“Dress for the Grave” è il titolo della nuova collection esclusiva firmata da Karisma. Una raccolta di nuove immagini in cui l’autore sperimenta tutta la destrezza e la manualità che lo contraddistinguono. Ma anche un’esplorazione nel mondo dell’arte concettuale, dalle suggestioni visive forti.
Visto il filo conduttore “crepuscolare”, la collection non poteva esordire in un periodo migliore. Novembre è per definizione il mese della riflessione interiore, dei toni caldi e cupi, il cuore dell’autunno. Un’atmosfera particolarmente viva e sentita nell’arte di Karisma. E di cui “Dress for the Grave” è un esempio particolarmente riuscito.
La matrice impressionista delle opere infatti non deve trarre in inganno. L’arte di Karisma non è mai astrazione pura. Le sue collection hanno una componente visiva e immaginifica potente, ma non sono avulse da un’iconografia plastico-realista.
Karisma e il trionfo dell’arte digitale
Vi abbiamo già presentato, in questo articolo, dell’artista che si cela dietro al “nome d’arte” di Karisma. La sua arte è sicuramente uno dei risultati più evocativi in ambito digital. Uno stile “nuovo”, che riflette una generazione di talenti alla ricerca di un mezzo di espressione originale. Come può essere, appunto, un canvas digitale.
L’intuizione di Karisma è proprio quella di conferire dignità all’arte digitale. Un genere considerato, ancora oggi, “inferiore” perché troppo mainstream. L’arte digitale è un fenomeno “pop”, al pari delle correnti in epoca avant-guarde, il pop spaventa. Ma dietro alla sfida di un nuovo medium, o di una nuova forma di espressione, si cela molto di più. Come l’apertura di nuovi confini, la possibilità di esprimere sensazioni ed effetti con soluzioni inusuali. Una scossa, insomma, a stilemi paludati e inamovibili.
L’arte digitale nella concezione di Karisma non è quindi “sorella minore” dell’arte tout court. Le sue collection sfruttano appieno le potenzialità delle nuove frontiere dell’illustrazione per trasportare lo spettatore “dentro” il processo creativo. E’ il caso di “Dress for the Grave”, in cui ciascuna immagine è accompagnata da un filmato con la “speed art” del work in progress. In cui è possibile vedere le immagini prendere gradualmente forma, emergere dalla tela digitale così come forme, chiaroscuri e suggestioni emergono dal pennello degli artisti tradizionali.
“Dress for the Grave”, una collection crepuscolare e decadente
Ma quali sono le caratteristiche più salienti di “Dress for the Grave”? La nuova collection firmata Karisma si articola in cinque diversi capitoli, uniti da un filo conduttore comune. Ovvero la ricerca costante dell’espressione di un decadentismo crepuscolare, tanto più d’impatto perché vivido e vissuto.
Si inizia con “Genesi 2:17”. Come svela il nome stesso, l’ispirazione principale riguarda il più celebre passo della Bibbia.
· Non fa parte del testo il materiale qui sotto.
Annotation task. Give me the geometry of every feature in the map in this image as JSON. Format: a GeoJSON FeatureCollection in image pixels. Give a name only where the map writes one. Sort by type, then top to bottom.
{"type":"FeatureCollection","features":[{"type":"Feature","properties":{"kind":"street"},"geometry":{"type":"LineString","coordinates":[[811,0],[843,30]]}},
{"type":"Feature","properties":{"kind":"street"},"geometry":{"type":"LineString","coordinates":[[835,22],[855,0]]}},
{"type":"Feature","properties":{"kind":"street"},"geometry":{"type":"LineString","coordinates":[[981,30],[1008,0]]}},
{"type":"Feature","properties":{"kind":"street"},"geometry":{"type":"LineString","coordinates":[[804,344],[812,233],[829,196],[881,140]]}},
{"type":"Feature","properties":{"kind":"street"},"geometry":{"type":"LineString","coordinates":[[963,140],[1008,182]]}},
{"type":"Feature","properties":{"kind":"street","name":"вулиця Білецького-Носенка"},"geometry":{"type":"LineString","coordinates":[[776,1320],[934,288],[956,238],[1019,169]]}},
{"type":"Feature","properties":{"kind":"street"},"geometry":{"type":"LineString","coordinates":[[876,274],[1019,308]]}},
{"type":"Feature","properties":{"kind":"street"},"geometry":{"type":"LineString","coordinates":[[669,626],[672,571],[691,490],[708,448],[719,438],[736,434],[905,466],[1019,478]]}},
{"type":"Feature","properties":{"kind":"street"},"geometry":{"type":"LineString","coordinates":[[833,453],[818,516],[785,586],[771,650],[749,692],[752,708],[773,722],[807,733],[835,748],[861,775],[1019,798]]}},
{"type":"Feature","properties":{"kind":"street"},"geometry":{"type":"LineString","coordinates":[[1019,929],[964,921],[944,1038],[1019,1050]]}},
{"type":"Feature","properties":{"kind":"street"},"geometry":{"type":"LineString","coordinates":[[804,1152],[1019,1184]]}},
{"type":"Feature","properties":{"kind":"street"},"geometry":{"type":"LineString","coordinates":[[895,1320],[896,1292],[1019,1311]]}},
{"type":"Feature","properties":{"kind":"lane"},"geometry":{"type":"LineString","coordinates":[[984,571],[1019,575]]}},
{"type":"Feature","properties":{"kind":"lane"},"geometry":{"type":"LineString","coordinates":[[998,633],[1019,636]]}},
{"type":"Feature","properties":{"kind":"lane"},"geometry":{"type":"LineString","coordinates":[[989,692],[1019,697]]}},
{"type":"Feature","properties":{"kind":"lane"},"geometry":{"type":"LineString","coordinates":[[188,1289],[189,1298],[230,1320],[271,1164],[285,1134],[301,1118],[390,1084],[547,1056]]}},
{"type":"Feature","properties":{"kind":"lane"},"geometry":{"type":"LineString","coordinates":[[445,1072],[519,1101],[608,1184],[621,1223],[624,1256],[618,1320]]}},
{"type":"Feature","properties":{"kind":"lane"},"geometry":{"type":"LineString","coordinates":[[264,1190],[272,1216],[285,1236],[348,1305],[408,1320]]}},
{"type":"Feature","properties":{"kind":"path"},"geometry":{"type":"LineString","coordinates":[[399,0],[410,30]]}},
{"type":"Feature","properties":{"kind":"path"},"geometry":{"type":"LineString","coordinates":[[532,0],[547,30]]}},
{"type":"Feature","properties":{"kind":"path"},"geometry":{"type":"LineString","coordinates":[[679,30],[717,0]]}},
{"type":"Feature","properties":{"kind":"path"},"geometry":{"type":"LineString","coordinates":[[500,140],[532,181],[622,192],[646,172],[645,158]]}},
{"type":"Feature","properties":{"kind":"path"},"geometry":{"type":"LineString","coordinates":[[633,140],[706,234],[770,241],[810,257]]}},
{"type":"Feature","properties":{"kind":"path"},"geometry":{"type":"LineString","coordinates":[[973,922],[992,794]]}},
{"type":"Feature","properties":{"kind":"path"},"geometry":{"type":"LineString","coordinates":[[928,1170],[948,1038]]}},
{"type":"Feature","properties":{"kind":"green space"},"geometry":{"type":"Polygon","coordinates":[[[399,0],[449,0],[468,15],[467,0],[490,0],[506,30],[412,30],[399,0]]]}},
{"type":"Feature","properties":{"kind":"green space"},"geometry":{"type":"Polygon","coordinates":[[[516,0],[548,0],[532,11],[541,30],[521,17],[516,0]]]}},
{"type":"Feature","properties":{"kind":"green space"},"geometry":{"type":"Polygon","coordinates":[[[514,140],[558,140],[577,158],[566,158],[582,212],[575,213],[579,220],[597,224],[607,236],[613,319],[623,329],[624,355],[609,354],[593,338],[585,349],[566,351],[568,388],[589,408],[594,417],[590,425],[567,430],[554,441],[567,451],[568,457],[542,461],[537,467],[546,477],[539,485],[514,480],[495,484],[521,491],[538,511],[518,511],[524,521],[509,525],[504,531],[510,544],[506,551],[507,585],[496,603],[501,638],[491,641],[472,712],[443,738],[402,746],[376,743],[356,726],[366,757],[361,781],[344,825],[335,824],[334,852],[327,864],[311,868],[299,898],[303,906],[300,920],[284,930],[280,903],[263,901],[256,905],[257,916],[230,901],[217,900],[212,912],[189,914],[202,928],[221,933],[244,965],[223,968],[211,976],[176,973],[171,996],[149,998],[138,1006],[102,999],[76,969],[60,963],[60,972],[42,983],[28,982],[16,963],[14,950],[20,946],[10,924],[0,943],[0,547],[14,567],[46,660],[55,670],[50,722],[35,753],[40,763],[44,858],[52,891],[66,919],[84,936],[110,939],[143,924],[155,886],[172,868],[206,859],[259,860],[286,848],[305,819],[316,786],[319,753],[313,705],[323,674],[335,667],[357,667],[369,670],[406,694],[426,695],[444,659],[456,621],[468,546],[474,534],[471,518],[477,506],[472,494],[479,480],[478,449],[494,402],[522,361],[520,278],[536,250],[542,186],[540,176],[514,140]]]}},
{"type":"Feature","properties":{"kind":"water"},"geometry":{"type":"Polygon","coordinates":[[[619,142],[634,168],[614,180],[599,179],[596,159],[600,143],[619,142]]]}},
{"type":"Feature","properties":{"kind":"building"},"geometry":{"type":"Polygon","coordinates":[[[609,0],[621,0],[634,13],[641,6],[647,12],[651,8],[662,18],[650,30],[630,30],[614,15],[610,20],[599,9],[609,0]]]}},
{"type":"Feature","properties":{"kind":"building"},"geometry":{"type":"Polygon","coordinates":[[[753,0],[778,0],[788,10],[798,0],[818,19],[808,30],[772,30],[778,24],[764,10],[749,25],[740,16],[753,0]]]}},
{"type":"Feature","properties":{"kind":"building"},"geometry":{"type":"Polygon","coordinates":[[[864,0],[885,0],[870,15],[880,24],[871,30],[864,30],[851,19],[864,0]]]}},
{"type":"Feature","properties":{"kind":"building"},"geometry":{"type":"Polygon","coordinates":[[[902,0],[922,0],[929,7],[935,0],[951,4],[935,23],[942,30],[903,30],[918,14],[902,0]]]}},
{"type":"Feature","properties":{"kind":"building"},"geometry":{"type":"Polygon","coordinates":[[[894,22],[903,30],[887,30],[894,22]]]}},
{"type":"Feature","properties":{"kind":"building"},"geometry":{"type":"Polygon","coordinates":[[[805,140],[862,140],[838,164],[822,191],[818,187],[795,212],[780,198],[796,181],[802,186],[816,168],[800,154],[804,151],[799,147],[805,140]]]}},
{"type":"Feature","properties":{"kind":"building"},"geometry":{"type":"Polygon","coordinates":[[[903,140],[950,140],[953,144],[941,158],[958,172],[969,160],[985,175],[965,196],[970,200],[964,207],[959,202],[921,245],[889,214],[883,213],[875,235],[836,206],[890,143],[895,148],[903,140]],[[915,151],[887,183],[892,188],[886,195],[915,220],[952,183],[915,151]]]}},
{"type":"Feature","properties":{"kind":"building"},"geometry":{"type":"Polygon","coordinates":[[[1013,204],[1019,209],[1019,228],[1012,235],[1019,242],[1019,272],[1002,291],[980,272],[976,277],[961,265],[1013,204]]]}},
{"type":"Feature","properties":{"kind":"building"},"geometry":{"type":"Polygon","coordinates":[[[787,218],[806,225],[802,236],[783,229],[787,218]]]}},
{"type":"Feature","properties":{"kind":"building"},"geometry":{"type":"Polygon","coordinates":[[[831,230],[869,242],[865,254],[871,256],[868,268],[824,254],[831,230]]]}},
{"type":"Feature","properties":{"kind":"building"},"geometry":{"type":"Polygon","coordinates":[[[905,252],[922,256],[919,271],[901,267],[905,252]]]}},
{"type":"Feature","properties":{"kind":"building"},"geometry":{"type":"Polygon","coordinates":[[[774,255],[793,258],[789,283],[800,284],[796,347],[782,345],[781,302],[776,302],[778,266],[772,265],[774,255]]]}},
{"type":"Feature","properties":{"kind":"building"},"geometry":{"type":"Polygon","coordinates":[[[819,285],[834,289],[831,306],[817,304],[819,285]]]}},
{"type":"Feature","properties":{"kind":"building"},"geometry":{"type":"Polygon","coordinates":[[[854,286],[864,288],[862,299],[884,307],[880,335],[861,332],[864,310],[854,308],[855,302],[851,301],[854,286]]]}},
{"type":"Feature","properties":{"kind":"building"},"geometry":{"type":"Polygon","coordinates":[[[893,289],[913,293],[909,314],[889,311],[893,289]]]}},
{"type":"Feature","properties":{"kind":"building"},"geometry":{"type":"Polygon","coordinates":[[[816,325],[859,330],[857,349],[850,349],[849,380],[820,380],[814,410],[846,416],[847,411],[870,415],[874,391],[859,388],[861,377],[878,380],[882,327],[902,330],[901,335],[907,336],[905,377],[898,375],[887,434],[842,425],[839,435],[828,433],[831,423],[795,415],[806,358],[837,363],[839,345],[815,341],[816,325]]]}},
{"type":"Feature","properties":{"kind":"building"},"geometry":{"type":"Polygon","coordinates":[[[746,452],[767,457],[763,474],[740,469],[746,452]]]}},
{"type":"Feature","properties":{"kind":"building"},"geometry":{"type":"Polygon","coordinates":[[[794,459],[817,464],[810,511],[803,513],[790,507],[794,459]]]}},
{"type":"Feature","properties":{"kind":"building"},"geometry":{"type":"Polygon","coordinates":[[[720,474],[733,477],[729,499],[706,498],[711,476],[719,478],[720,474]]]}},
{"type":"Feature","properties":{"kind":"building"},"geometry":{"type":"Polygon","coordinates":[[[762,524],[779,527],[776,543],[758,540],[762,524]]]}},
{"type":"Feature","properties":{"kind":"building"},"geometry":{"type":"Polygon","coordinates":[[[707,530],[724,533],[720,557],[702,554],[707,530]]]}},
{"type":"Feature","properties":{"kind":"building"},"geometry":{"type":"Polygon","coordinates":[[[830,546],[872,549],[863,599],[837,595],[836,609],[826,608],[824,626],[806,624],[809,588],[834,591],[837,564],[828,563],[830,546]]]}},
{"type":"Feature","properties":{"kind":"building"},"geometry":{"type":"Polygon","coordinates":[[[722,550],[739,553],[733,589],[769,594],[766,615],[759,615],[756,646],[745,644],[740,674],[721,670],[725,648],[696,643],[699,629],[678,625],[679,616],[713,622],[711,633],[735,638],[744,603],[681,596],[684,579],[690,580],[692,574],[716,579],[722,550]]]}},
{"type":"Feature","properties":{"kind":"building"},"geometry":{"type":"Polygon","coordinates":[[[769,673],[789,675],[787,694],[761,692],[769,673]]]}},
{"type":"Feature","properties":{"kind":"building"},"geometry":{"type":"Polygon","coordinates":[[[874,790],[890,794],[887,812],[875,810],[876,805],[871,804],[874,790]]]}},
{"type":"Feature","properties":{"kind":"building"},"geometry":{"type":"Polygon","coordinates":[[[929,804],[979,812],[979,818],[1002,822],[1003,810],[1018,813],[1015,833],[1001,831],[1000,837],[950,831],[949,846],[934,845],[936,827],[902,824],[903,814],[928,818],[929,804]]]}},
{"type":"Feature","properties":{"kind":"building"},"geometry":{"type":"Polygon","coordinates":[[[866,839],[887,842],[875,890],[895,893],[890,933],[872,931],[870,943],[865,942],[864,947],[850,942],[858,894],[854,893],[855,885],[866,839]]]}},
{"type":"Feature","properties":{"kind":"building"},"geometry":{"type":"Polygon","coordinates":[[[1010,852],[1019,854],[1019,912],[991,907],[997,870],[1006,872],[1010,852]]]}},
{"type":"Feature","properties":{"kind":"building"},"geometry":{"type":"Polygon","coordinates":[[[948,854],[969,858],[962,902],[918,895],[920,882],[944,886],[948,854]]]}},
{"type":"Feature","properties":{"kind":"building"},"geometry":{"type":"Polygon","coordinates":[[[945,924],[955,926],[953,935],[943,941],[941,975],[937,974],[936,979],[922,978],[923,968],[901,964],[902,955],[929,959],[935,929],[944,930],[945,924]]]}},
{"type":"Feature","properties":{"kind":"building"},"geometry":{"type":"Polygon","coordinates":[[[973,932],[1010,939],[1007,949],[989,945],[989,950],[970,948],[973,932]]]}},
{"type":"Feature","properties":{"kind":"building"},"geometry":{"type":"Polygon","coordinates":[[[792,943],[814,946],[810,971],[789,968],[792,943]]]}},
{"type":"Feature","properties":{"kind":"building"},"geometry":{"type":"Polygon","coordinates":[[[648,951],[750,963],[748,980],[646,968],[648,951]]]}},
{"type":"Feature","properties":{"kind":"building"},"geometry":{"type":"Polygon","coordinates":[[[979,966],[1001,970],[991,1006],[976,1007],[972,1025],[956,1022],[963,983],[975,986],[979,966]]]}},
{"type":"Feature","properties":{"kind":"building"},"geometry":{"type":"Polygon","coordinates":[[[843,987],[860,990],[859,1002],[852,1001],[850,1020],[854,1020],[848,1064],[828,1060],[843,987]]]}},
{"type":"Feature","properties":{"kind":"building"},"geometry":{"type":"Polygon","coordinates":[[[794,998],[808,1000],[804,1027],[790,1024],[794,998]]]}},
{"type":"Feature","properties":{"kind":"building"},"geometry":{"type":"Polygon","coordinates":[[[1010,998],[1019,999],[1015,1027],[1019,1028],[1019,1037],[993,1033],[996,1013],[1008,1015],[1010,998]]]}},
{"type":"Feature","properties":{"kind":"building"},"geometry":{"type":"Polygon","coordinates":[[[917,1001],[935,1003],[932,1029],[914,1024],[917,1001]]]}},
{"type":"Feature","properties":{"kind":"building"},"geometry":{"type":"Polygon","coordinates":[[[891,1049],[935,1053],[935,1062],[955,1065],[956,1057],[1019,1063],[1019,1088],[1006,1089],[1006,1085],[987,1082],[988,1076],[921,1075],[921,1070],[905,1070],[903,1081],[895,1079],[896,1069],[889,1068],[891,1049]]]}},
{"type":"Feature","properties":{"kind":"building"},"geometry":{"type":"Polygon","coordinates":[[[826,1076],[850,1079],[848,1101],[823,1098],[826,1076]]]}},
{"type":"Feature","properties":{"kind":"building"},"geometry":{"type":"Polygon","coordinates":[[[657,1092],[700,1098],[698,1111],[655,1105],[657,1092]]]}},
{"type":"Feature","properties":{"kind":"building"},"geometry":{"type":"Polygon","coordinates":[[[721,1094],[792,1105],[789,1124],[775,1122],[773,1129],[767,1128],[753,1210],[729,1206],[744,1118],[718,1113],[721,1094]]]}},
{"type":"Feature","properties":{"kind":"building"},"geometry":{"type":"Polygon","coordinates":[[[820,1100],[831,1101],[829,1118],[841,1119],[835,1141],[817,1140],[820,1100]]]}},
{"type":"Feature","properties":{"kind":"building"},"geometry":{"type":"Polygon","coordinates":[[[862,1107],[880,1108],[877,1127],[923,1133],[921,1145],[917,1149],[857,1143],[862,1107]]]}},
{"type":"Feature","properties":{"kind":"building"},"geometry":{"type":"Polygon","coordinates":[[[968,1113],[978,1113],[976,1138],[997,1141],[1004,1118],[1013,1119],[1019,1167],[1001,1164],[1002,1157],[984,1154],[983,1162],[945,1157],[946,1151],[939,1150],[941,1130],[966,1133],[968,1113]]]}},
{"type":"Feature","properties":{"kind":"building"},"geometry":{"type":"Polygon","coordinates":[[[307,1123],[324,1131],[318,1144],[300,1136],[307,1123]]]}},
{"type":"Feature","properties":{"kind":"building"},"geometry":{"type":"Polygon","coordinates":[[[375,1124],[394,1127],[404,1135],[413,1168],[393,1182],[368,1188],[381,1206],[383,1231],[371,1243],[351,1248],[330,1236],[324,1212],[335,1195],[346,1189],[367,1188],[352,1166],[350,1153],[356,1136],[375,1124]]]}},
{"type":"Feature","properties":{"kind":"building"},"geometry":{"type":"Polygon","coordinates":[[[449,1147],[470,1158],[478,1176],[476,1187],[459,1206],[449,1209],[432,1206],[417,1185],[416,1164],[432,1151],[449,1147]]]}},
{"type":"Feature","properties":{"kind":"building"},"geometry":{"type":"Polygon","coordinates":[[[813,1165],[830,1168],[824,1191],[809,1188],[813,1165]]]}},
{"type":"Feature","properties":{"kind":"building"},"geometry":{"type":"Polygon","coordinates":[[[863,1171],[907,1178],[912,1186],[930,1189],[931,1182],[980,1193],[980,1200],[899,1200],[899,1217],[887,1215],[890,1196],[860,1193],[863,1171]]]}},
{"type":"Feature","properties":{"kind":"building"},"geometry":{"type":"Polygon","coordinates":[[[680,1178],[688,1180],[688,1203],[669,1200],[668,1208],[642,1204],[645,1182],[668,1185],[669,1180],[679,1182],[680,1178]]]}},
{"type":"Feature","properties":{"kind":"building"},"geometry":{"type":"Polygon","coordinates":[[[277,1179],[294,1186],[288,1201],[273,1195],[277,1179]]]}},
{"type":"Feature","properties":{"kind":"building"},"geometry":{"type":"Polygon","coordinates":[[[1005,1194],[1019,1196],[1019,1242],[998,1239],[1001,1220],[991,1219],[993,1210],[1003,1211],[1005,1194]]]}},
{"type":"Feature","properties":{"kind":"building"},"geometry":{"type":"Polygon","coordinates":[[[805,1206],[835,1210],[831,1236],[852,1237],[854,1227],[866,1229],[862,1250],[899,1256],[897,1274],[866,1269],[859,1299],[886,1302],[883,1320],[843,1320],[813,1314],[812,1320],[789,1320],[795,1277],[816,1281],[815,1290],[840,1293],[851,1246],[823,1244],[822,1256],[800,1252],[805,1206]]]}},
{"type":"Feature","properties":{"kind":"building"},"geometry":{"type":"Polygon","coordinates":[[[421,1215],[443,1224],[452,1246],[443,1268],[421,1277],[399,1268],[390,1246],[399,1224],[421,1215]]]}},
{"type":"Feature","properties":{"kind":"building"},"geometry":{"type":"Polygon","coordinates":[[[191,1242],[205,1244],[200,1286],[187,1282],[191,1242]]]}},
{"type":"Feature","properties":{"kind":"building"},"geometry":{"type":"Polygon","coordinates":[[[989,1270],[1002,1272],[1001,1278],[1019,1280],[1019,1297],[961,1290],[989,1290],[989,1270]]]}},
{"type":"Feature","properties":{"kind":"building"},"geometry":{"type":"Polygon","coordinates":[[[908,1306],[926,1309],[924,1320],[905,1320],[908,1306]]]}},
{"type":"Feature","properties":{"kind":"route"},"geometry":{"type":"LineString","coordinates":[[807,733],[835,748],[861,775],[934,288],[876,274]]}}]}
Il primo capitolo della collection evoca la futura cacciata dal Paradiso Terrestre e l’infuocata spinta della ribellione, del desiderio di libertà.
Una sinergia di questi stessi elementi si ritrova anche nel secondo capitolo, “Diaspro”. Anche qui i toni sono gloriosamente cupi; nei riflessi del diaspro si evocano richiami biblici, suggestioni sanguigne e atmosfere apocalittiche. L’abile gioco di contrasti scolpisce i volumi, che sembrano incisi a fuoco vivo. L’occhio dello spettatore è trascinato dal vento ardente che pervade l’immaginario con la sua nebbiosa caligine.
La discesa in un‘apocalisse fuligginosa prosegue anche nel terzo capitolo. “A March into Water” offre uno spietato contrasto con il titolo, che sembra inneggiare a un trionfo solenne. I toni che virano su sfumature calde suggeriscono un vigore a stento trattenuto. L’avanzata nelle acque torbide evoca suggestioni multisensoriali, conferendo alla colonna in marcia un’aura minacciosa e incombente.
Il quarto capitolo si intitola “Vulture” Qui lo stile si avvicina di più, per certi aspetti, al surrealismo grottesco del miglior Dali. L’autore esacerba la realtà quotidiana distorcendola nel profondo. Ancora una volta, le atmosfere sono suggerite con prepotenza dai contrasti particolarmente violenti.
L’ultimo capitolo infine si intitola “Undressed”. Qui lo stacco dalle tonalità vivide e brucianti è netto e marcato. Si può quasi definire a buona ragione una dissolvenza al termine della sinfonia visiva che Karisma è stato capace di creare. Toni freddi e quasi satinati suggeriscono una trascendenza del surreale, che pare specchiarsi nello sguardo dell’osservatore.